Begin DOCUMENT TEXT

# What's the best Trade to get into???



## flatlinerz (19 May 2008)

Looking into getting into a Trade this year but not sure which one I should get into? Which trade is making the most dollars?

thanks all


----------



## tech/a (19 May 2008)

Do you really think we are going to tell you?
Go find it like we did.
You'll know it when you see it ---its the one that increases.


----------



## Joe Blow (19 May 2008)

LOL! 

I think flatlinerz means a trade such as electrician, plumber or carpenter, not "trade" as as in buying and selling stocks.


----------



## flatlinerz (19 May 2008)

Joe Blow said:


> LOL!
> 
> I think flatlinerz means a trade such as electrician, plumber or carpenter, not "trade" as as in buying and selling stocks.




your on the money


----------



## tech/a (19 May 2008)

ROLF--hahaha.
Bloody hell thats what you get for being on a trading forum!!

Well I can possibly help being a builder.

Every trade is in high demand.
Carpenters, Plumbers, Sparkies, Brickies, Gyprockers ---GOOD trades are very hard to get they are all flat out.

If your thinking of doing a trade then working for yourself,those that appear to be the most affluent are Plumbers and Sparkies.

But then with a trade you could end up being a builder!

End DOCUMENT TEXT
Begin LISTED ENTRIES

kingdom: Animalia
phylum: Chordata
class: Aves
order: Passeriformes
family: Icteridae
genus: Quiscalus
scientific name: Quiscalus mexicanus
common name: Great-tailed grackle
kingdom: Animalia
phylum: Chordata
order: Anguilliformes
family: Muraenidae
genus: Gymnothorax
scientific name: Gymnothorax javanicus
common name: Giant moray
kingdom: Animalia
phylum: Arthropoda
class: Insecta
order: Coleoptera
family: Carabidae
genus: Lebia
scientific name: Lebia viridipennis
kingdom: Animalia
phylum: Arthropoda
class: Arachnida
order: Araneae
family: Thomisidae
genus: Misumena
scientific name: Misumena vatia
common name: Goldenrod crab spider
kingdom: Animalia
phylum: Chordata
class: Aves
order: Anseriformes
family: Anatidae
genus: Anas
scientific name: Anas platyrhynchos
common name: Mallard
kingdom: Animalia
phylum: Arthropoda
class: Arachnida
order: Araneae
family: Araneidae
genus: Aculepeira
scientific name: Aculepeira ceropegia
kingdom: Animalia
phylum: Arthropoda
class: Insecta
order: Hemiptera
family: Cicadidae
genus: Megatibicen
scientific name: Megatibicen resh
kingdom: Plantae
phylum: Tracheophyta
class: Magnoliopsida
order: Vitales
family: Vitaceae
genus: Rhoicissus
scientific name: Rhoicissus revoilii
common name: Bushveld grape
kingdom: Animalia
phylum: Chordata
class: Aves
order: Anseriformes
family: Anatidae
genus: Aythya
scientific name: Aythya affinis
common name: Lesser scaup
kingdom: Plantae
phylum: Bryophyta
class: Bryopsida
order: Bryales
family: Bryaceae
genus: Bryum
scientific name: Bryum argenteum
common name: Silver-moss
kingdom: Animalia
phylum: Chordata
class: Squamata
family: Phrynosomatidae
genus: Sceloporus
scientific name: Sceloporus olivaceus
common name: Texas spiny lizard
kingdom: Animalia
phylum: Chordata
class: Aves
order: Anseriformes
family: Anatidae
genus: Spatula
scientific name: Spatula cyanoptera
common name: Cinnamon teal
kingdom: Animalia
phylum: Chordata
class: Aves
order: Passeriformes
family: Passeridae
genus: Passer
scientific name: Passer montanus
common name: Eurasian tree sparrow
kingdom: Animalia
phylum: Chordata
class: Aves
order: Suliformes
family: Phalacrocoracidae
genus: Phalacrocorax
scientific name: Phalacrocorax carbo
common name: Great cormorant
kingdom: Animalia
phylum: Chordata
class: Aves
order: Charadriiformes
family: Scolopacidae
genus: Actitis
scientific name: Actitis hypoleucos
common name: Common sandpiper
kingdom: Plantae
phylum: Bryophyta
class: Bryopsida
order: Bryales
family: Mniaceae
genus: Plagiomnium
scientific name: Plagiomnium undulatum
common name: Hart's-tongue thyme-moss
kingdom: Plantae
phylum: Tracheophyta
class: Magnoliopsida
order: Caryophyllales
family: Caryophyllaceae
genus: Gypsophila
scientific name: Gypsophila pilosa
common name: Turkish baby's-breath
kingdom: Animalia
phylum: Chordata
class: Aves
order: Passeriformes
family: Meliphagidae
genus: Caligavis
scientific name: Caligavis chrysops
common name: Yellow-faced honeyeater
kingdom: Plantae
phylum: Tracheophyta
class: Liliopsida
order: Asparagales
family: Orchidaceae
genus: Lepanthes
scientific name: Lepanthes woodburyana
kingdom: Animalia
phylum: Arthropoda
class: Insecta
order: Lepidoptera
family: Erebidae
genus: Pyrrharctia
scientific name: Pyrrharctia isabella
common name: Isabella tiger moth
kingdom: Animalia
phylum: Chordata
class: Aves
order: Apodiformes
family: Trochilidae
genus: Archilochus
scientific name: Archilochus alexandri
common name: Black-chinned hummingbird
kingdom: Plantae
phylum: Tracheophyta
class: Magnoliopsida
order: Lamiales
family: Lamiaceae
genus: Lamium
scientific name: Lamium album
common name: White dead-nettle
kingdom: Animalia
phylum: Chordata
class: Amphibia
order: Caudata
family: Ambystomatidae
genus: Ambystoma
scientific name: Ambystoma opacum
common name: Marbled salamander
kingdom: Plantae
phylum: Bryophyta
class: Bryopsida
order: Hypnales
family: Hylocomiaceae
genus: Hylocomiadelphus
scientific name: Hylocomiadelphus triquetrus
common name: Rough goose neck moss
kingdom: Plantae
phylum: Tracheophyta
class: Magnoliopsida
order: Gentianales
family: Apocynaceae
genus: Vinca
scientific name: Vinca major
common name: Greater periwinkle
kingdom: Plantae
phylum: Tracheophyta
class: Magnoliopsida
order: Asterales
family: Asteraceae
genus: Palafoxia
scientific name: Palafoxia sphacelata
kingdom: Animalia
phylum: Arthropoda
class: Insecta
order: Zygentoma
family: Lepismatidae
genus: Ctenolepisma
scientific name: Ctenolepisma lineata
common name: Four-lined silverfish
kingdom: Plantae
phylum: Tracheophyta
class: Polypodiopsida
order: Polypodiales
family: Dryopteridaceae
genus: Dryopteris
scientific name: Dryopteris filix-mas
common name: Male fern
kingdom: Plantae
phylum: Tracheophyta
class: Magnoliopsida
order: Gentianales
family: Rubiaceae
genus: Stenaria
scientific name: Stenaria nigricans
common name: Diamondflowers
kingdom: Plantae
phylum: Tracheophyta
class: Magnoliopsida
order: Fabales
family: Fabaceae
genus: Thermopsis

End LISTED ENTRIES

_PROBLEMS TO WORK ON_:
1. Repeat word for word the stretch of the forum thread on choosing a trade from "Bloody hell thats" through "being a builder!".
2. Render this sentence from the forum thread on choosing a trade in French: "Every trade is in high demand."
3. Take the forum thread on choosing a trade further, beginning right after its final sentence.
The entries are separate material with no connection to the forum thread on choosing a trade.

_PER-TASK OUTPUTS_:
1.
Bloody hell thats what you get for being on a trading forum!!

Well I can possibly help being a builder.

Every trade is in high demand.
Carpenters, Plumbers, Sparkies, Brickies, Gyprockers ---GOOD trades are very hard to get they are all flat out.

If your thinking of doing a trade then working for yourself,those that appear to be the most affluent are Plumbers and Sparkies.

But then with a trade you could end up being a builder!

2. Tous les métiers sont très demandés.

3.
You'll never be out of work,you'll always have plenty of hrs offered and you'll find everyone wants to pay you cash!! Buggers whats wrong with a cheque?

The trick is to be THE BEST.
Become and expert tradie not just a guy who has done an apprenticeship.

Enjoy!


----------



## SenTineL (19 May 2008)

flatlinerz said:


> your on the money




i think you mean "you're"


----------



## flatlinerz (19 May 2008)

tech/a said:


> ROLF--hahaha.
> Bloody hell thats what you get for being on a trading forum!!
> 
> Well I can possibly help being a builder.
> ...




lols sorry about that should of made a bit clearer


----------



## Trembling Hand (19 May 2008)

A tradie on a mine, any trade, fly in fly out. two weeks on two weeks off.

open cut not under ground.


----------



## nomore4s (19 May 2008)

SenTineL said:


> i think you mean "you're"




lol, school teacher must be out of the question then:


----------



## grubadoo (20 May 2008)

Try Marine Engineering.
You will never be bored.
You deal with AC, Electronics, Big Engines, Hydraulics and my favorite Sewage treatment plants.

Oil Rigs, Tankers and Super Yachts=Lots of work and big dollars.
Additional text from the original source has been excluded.